A chart illustrating the distribution of distances of the cults of individual deities from malaria zones using the bootstrapping method, which performs 10,000 random selections of distances in metres for each cult (boxes in the graph) and compares trends against the median distance of Asclepius cult sites to malaria zones (red dotted line).

Although the Romans had a fairly extensive understanding of malaria, which remains one of the world’s most dangerous diseases, it remains difficult to reconstruct how they responded to this threat from a cultural perspective. “There were a whole range of ways in which people in the Roman Empire tried to protect themselves from malaria. However, none of them was truly effective, except perhaps when people left dangerous areas, as was the case with wealthy senators. Although ancient medicine offered many opinions and recommendations regarding malaria, which was recognised by its most typical symptoms – tertian and quartan fevers – only a tiny minority of these recommendations had a positive effect,” says Kheml.

People also turned to various religious practices, such as protective amulets and spells. “For example, the famous magic word ‘abracadabra’ was originally an incantation meant to protect against tertian fever. Last but not least, there were also several healing deities: from specialists focused directly on malaria, such as the goddess Febris (Latin for ‘fever’), to the universally revered healers Asclepius and Apollo,” adds Kheml.

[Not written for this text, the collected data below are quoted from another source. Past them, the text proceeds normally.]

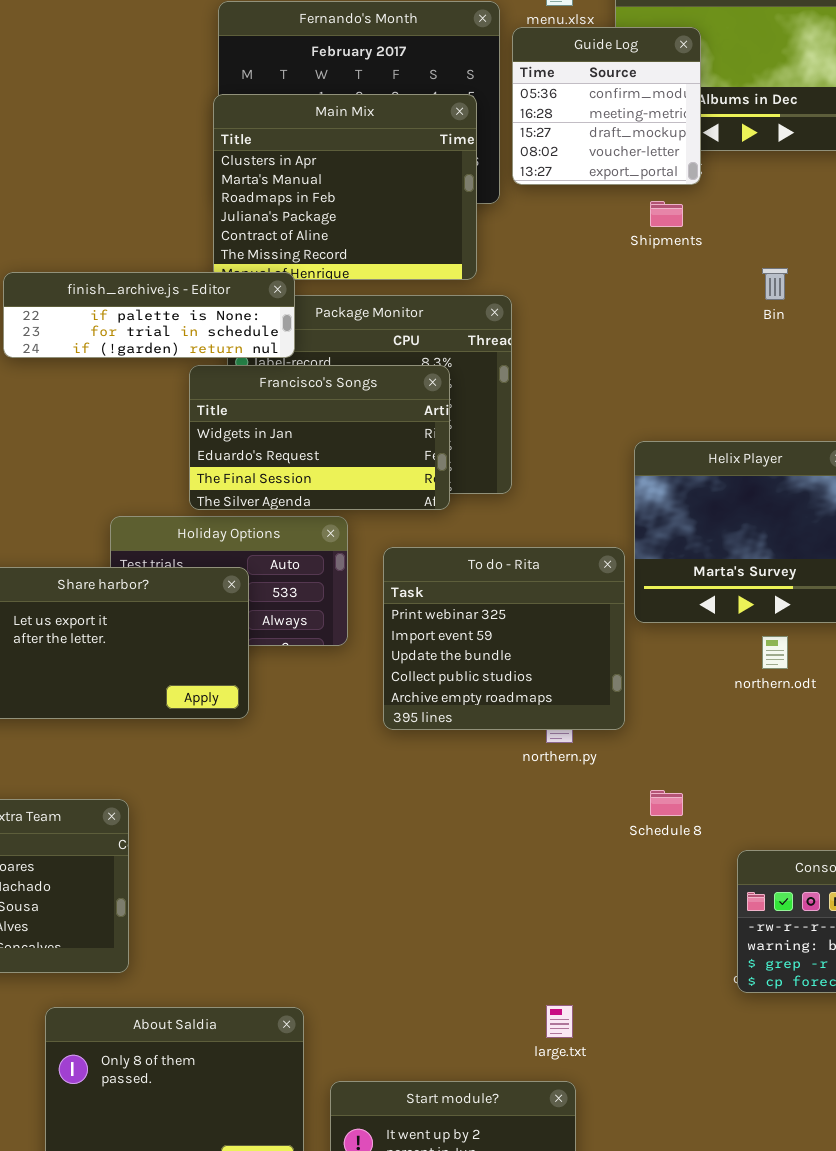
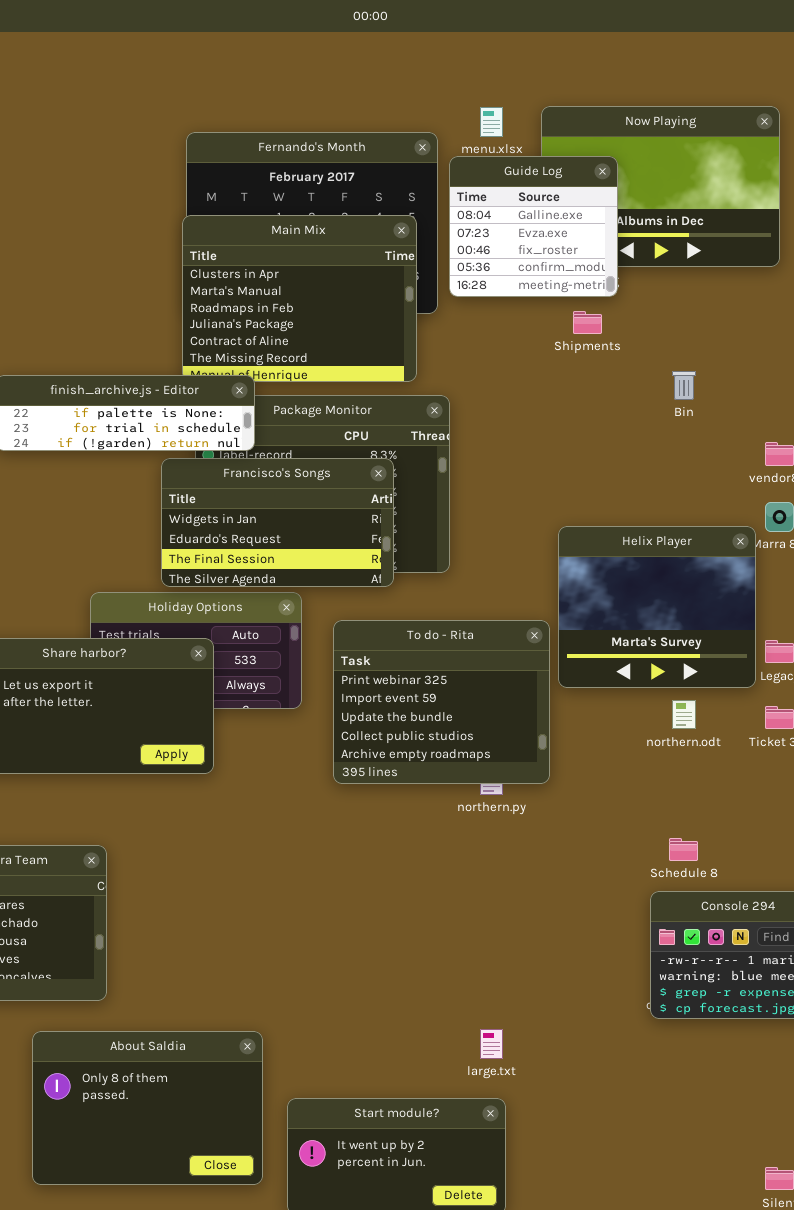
Guide Log: [512,27,701,185] -> [449,156,618,297], scrolled up 3 rows
Schedule 8: [650,790,683,816] -> [669,838,698,861], moved

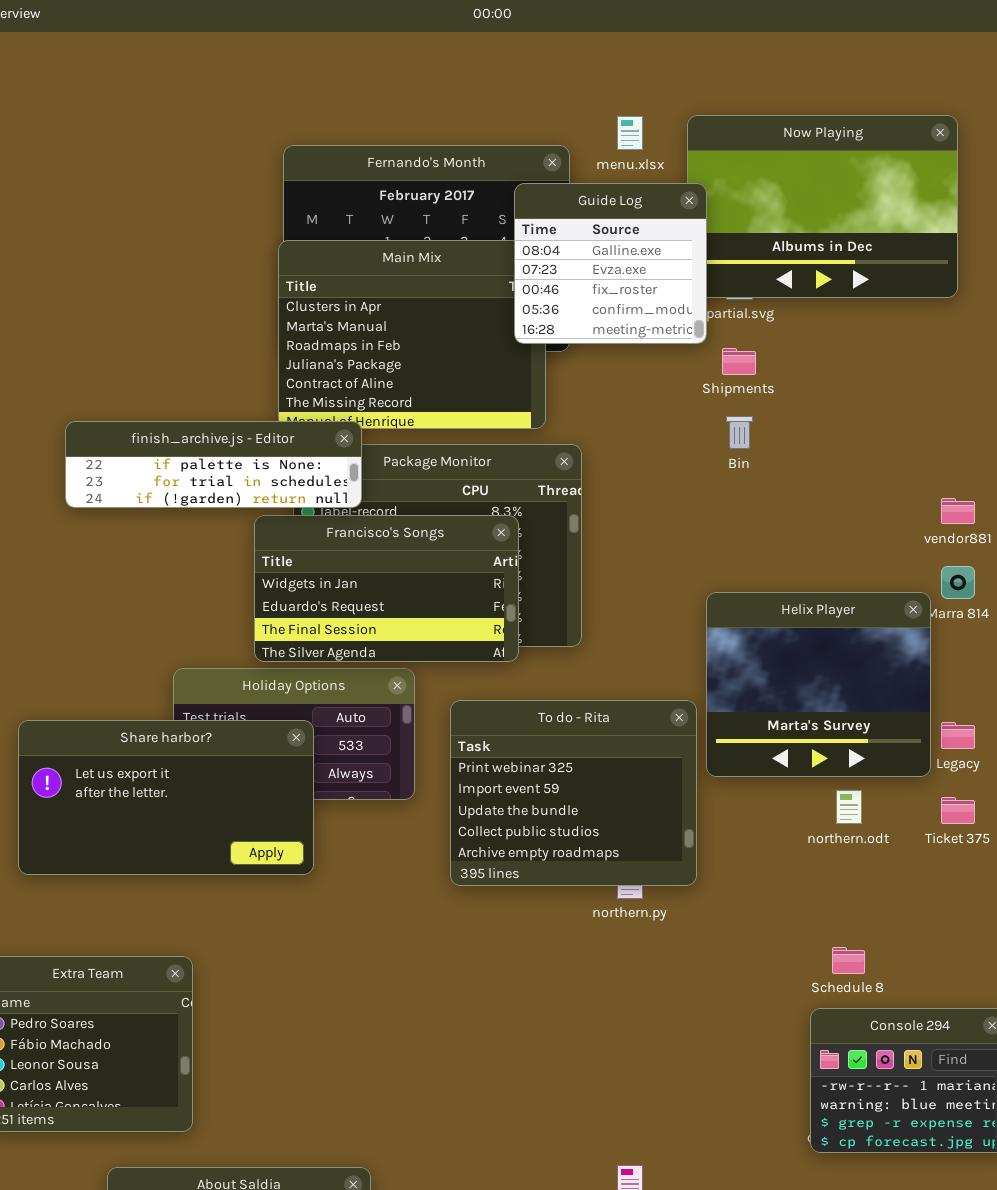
Guide Log: [449,156,618,297] -> [514,183,707,344], moved
Bin: [672,371,696,400] -> [726,416,753,449], moved

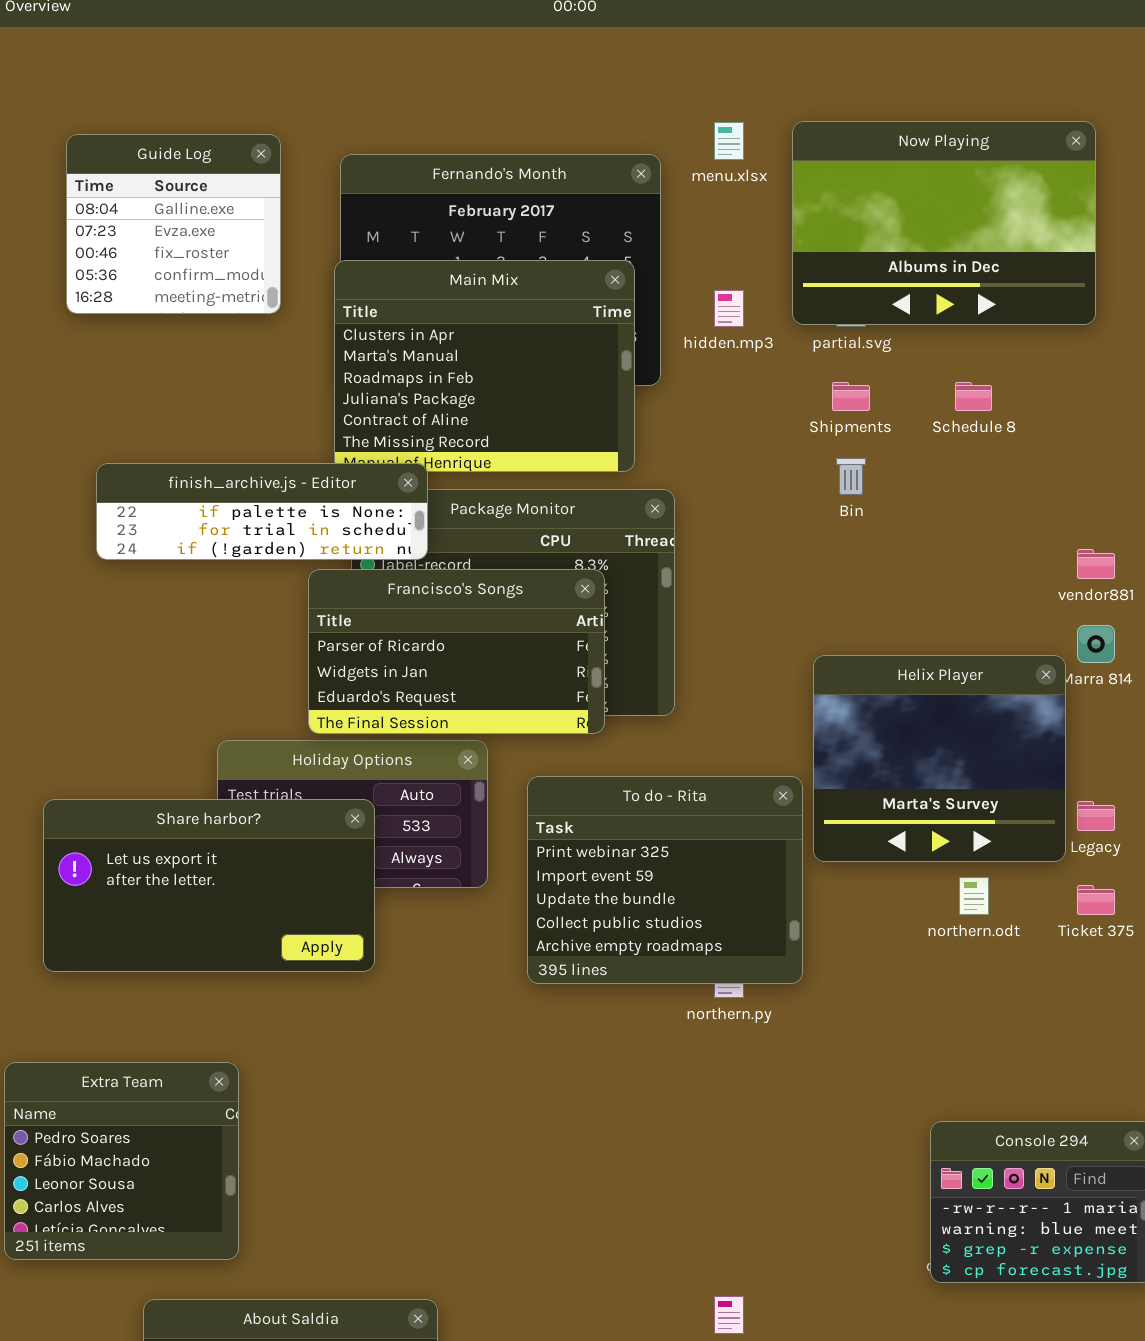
Guide Log: [514,183,707,344] -> [66,134,281,314], moved
Francisco's Songs: [254,515,519,662] -> [308,569,605,734], scrolled up 1 row
Schedule 8: [832,947,865,974] -> [955,382,992,411], moved

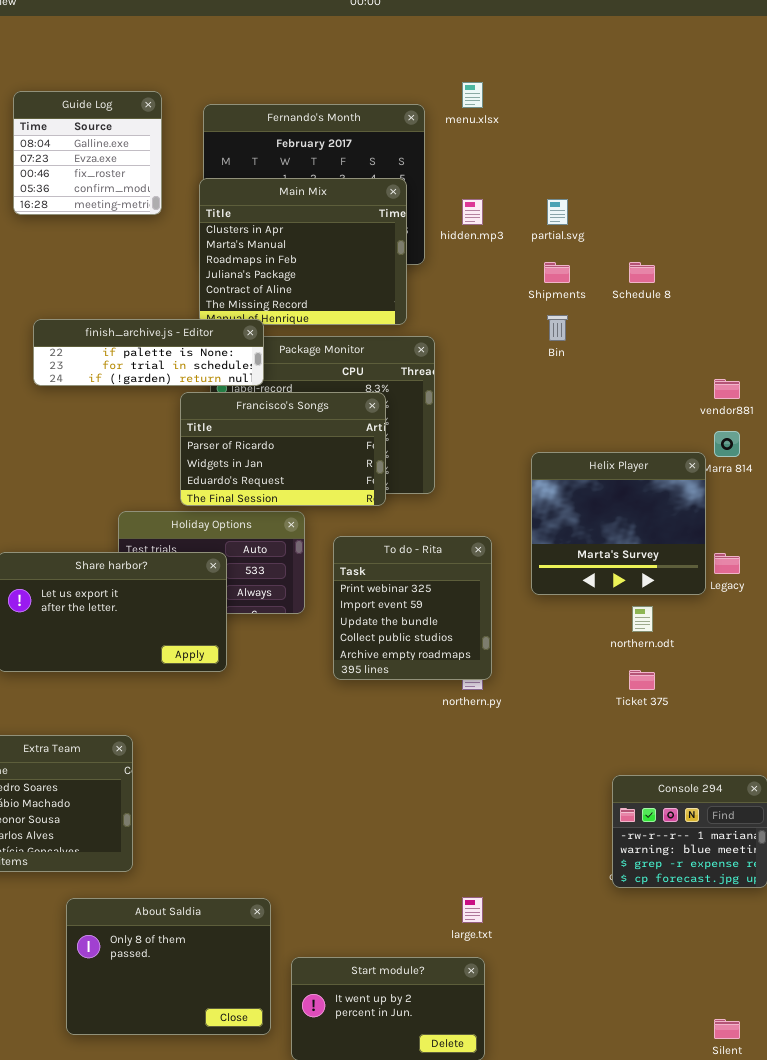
Now Playing: [792,121,1096,325] -> none, closed
To do - Rita: [527,776,803,984] -> [333,536,492,680], resized
Ticket 375: [1077,885,1115,915] -> [629,670,655,690], moved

The study by Sebastian Kheml, Tomáš Glomb and Aleš Chalupa is an example of interdisciplinary research, combining classical historiographical approaches with computational methods and geographical and statistical tools. It thus offers a new perspective on how fundamental environmental factors, such as disease, have historically influenced human cultures, the nature of their manifestations and the emergence of their institutions.

“New findings confirm that dealing with environmental phenomena and epidemic risks with the help of religion is firmly linked to human civilisation throughout history. Research into cultural responses to Covid-19 also demonstrates that spirituality and religious practices have become more intense during the pandemic,” says Tomáš Glomb about the impact of pandemics on human behaviour.

Glomb also cites an interesting example from a recent situation. “In her study, titled ‘In Crisis, We Pray: Religiosity and the Covid-19 Pandemic’, researcher Jeanet Sinding Bentzen found that, in the first months of the pandemic, people from 107 countries searched Google for results using the keyword “prayer” at a rate 30 per cent higher than before. In other words, it seems that humanity has always responded to the spread of disease and environmental threats with religion, from the Roman Empire of the antiquity to the present day.”

The study from the Centre for the Digital Research of Religion was supported by the project “Beyond Security: The Role of Conflict in Resilience-Building (CoRe)”, reg. no.: CZ.02.01.01/00/22_008/0004595, funded by the European Regional Development Fund.